There are a lot of parallels between Tabcorp and Telstra. Both start with “t”, both are constructed company names, both are monolithic structures, both make a cartload of profit from huge revenue bases, both are too big, both are certainly not agile organisations, both have share prices hovering around $4.50 - $4.60 which are far too low for the organisations size and stature – and both, in my opinion are managed abysmally with corporate cultures that demonstrate arrogance and ignorance.
Find me a satisfied Telstra customer and you will have probably found the first one, and they will probably only have a landline and live in a big city. It’s different in the Regions and the bush, let me tell you!
But not even Telstra can top Tabcorp’s latest coup.
Just imagine the pride in the Chairman’s eyes when she stands in front of the next AGM to announce the achievement of being hit with the largest civil penalty in corporate Australia’s history. $45 million penalty topped off with another $45 million in legal fees, if the legal talk around town is to be believed. That’s $90 million off the bottom line in one hit!
It all came about because AUSTRAC, that’s the Australian Transaction Reports and Analysis Centre, which is Australia’s financial intelligence agency, alleged over 200 breaches of the AUSTRAC Anti-Money Laundering and Counter Terrorism Financing Act (AML/CTF Act) over a period of five years by Tabcorp, and eventually gained convictions in court for 108 separate breaches.
So, of what kind of transgressions was Tabcorp found guilty?
Under the AML/CTF Act, gambling companies must:
· enroll with AUSTRAC – that’s a tick for Tabcorp;
· establish and maintain an effective Anti-Money Laundering and Counter Terrorism Financing program – definitely not a tick for Tabcorp;
· identify customers collecting large winnings – definitely not a tick for Tabcorp;
· report suspicious matters, including credit card fraud and suspected money laundering, to AUSTRAC – certainly not a tick AUSTRAC seems to be willing to give Tabcorp.
The breathtaking thing is the number of breaches and also the five-year period. Whatever happened to corporate governance at Tabcorp?
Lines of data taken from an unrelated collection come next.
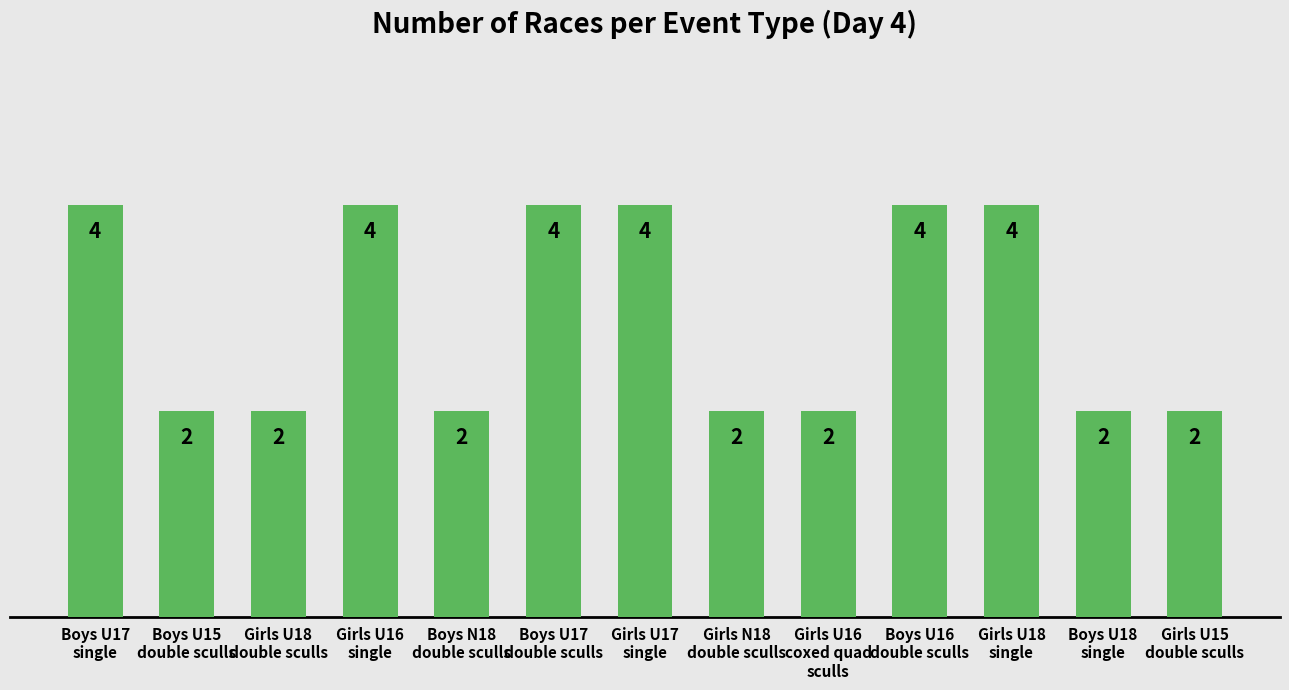

What is the difference between the values at Boys U15
double sculls and Boys U17
single?

2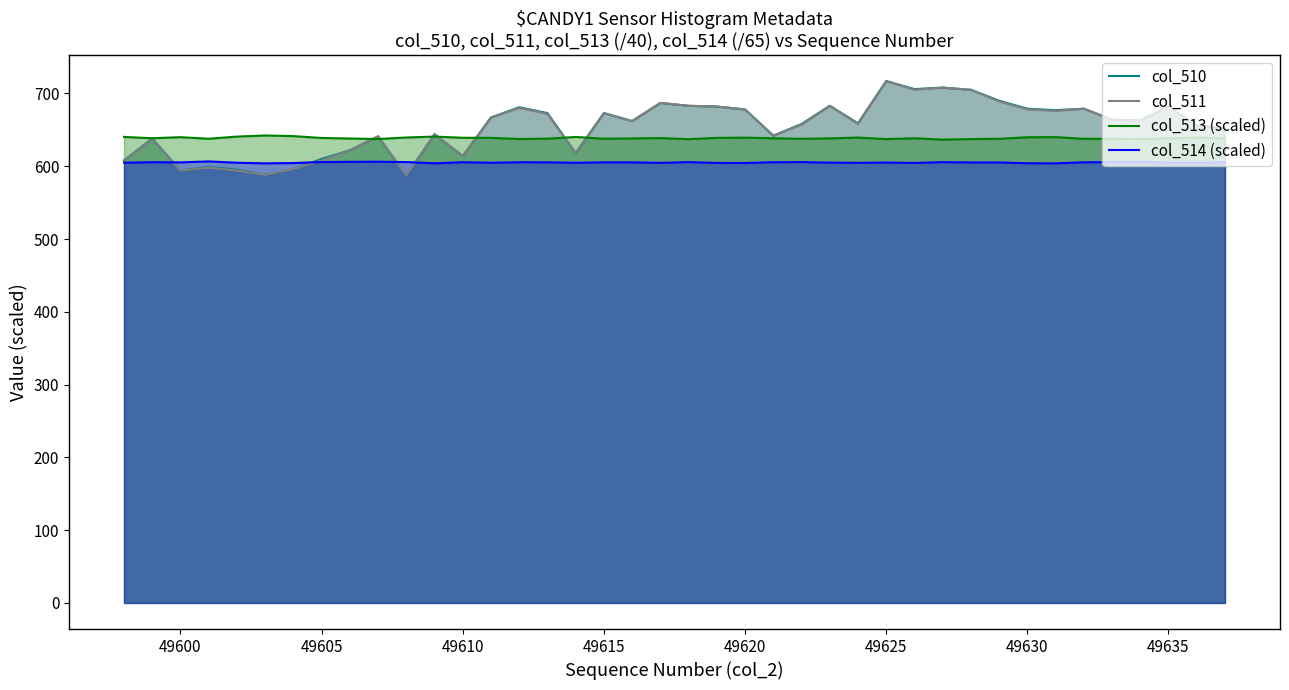

What is the total value across all series at 49605?

2462.5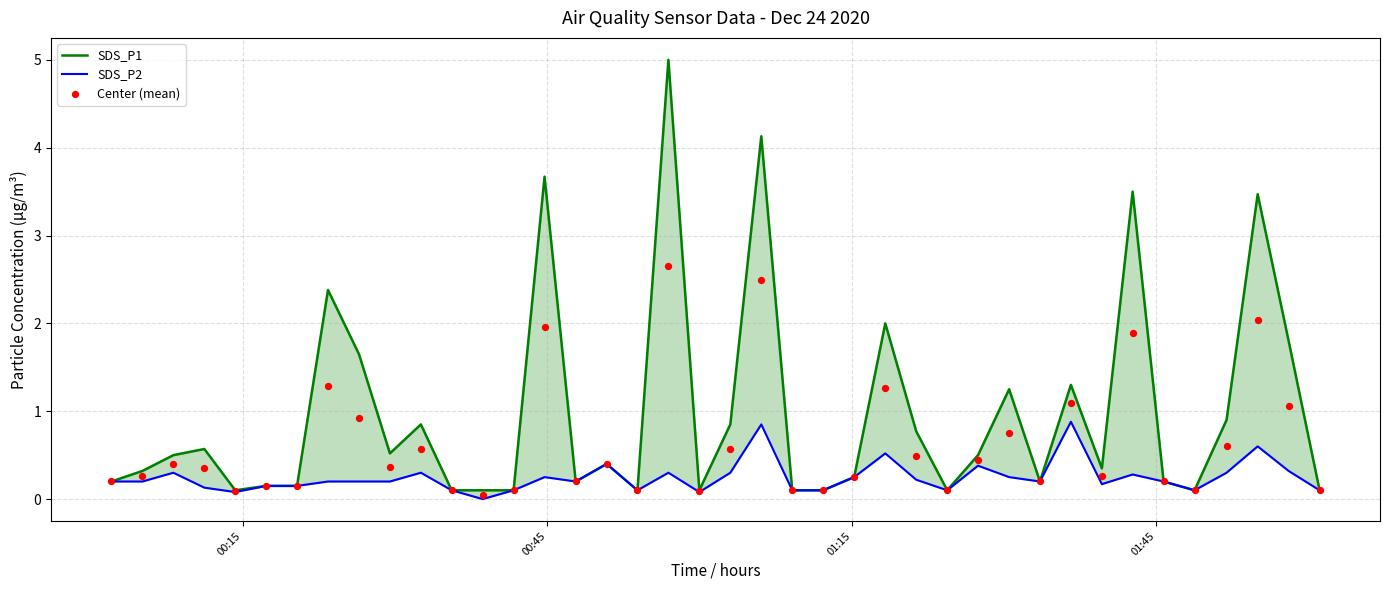

What are all the series names shown in the legend?

SDS_P1, SDS_P2, Center (mean)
Equally breathtaking was the comments by the AUSTRAC CEO, Paul Jevtovic. Let’s just list a few:
· “Failing to uphold a robust AML/CTF Program creates opportunities for serious and organised crime and terrorist groups to conceal the movement and use of illicit funds for attacks and crimes against Australian citizens. In our view, Tabcorp had a corporate culture indifferent to meaningful AML/CTF compliance and risk mitigation until we intervened”.
· “This was a serious failure in the corporate governance and the size of the penalty reflects a significant and extensive non-compliance”.
· “In my view, the non-compliance arises from a corporate culture that is indifferent to money laundering and terrorism finance requirements”.
· “It’s money laundering and terrorism financing function was at times under-resourced and Tabcorp senior management didn’t regularly receive reports in relation to the money laundering and terrorism financing compliance”.
That’s not mincing words, especially when it came out that Tabcorp cannot - to this day – identify a punter who took out $100,000 in winnings!
And what was Tabcorp’s CEO’s response to all of this? “We remain firmly committed to continuing to work co-operatively with AUSTRAC into the future”. What a wimp!
Now let’s look at Tabcorp’s website. Here’s a screenshot:
It takes a whole bunch of absolute integrity and operational excellence to commit 108 breaches of a Federal Act and burn $90 million in one go!
The real issue is that, as with all monster corporations, it will be the shareholders who cop it in the neck. The CEO, and the idiots who caused the breaches, will probably survive.
That’s just what it is like when the big end of town gets this big. “Absolute integrity” and “operational excellence” are just words. Nobody in Tabcorp’s senior hierarchy seems ready to “walk the walk”.